"Anti-Aging" Reexamined

Before “biohacking” was a thing, “anti-aging” was already alive and well in the medical community.  Like organized religion, science is a vehicle for hope.  Religion comforts us about the spiritual world, including what happens after we die, and science comforts us about the physical world by rendering everything seemingly knowable.  Both domains ultimately provide hope and guidance in the face of uncertainty.  Anti-aging medicine occurs at the intersection of science and religion where science seeks to prolong physical existence at the relative expense of the spiritual one.

โ€‹The problem with hope is that it devalues the present by encouraging the imagination to prioritize the future.  Both science and religion assure us that the future will be better than the present.  The former promises continual “progress” and the latter an afterlife generally free of worry.  Anti-aging medicine has yet to deliver on the potential that it advertises, however.  So what are we do to in the meantime?  “Anti-aging” itself is a misnomer.  Aging is inescapable.  Why do we assume that living eternally as a twenty five year old, as an example, is superior to aging as we do now?  I’m not convinced that living to be two hundred years old is desirable either.  In a world of finite resources, people have a difficult enough time cooperating and coexisting with a life expectancy less than half that age.  Even in the abstract, prolonging life expectancy with no end in sight raises incredibly complex ethical questions.  It’s just not as simple as more (life expectancy) is better.  To suggest otherwise is incredibly naïve and dangerous.
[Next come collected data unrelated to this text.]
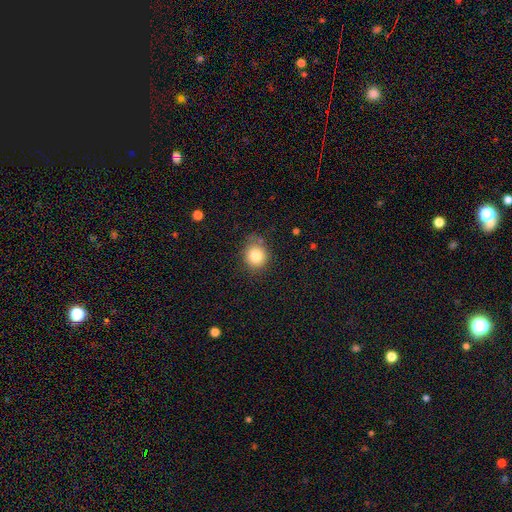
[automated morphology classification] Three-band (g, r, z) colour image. It shows a smooth galaxy with no disk features (82%) that is round (84%). Merging: none (76%).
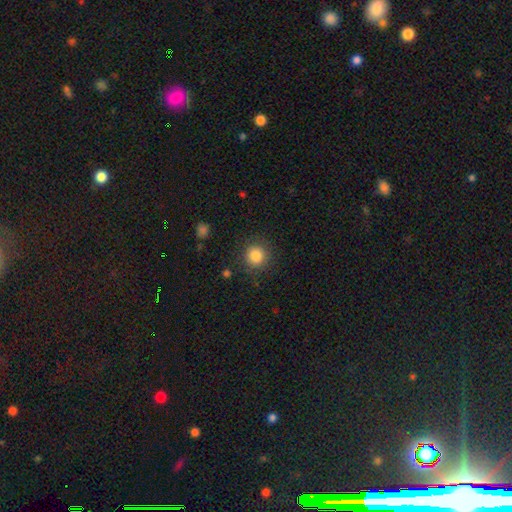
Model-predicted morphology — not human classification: smooth_or_featured: smooth (p=0.84) [alt: star or artifact p=0.11]
how_rounded: round (p=0.91) [alt: in between p=0.08]
merging: none (p=0.87) [alt: minor disturbance p=0.08]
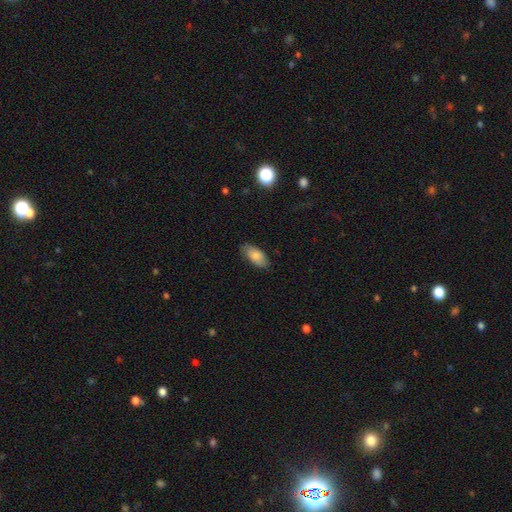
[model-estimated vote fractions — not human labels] A smooth galaxy with no disk features (82%) that is in between round and cigar-shaped (91%). Merging: none (82%).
Living over a hundred-years as a biological twenty five year old remains a theoretical fantasy despite the hype generated by some commentators. The fear of aging, at least in the United States, reflects a gross disconnect between medicine and culture.  Many medical practices are developed in an ethical and cultural vacuum.  When studying the effect of particular medical interventions in a lab, it is necessary to remove any contextual factors that could confound the results of the experiment.  In other words, strategy is regarded as noise to isolate a tactical or more micro level objective.  The goal of medicine is presumably to heal and minimize harm.  Sometimes reframing context is a better means of achieving this end than focusing on slowing down genetic mutations associated with aging, as an example.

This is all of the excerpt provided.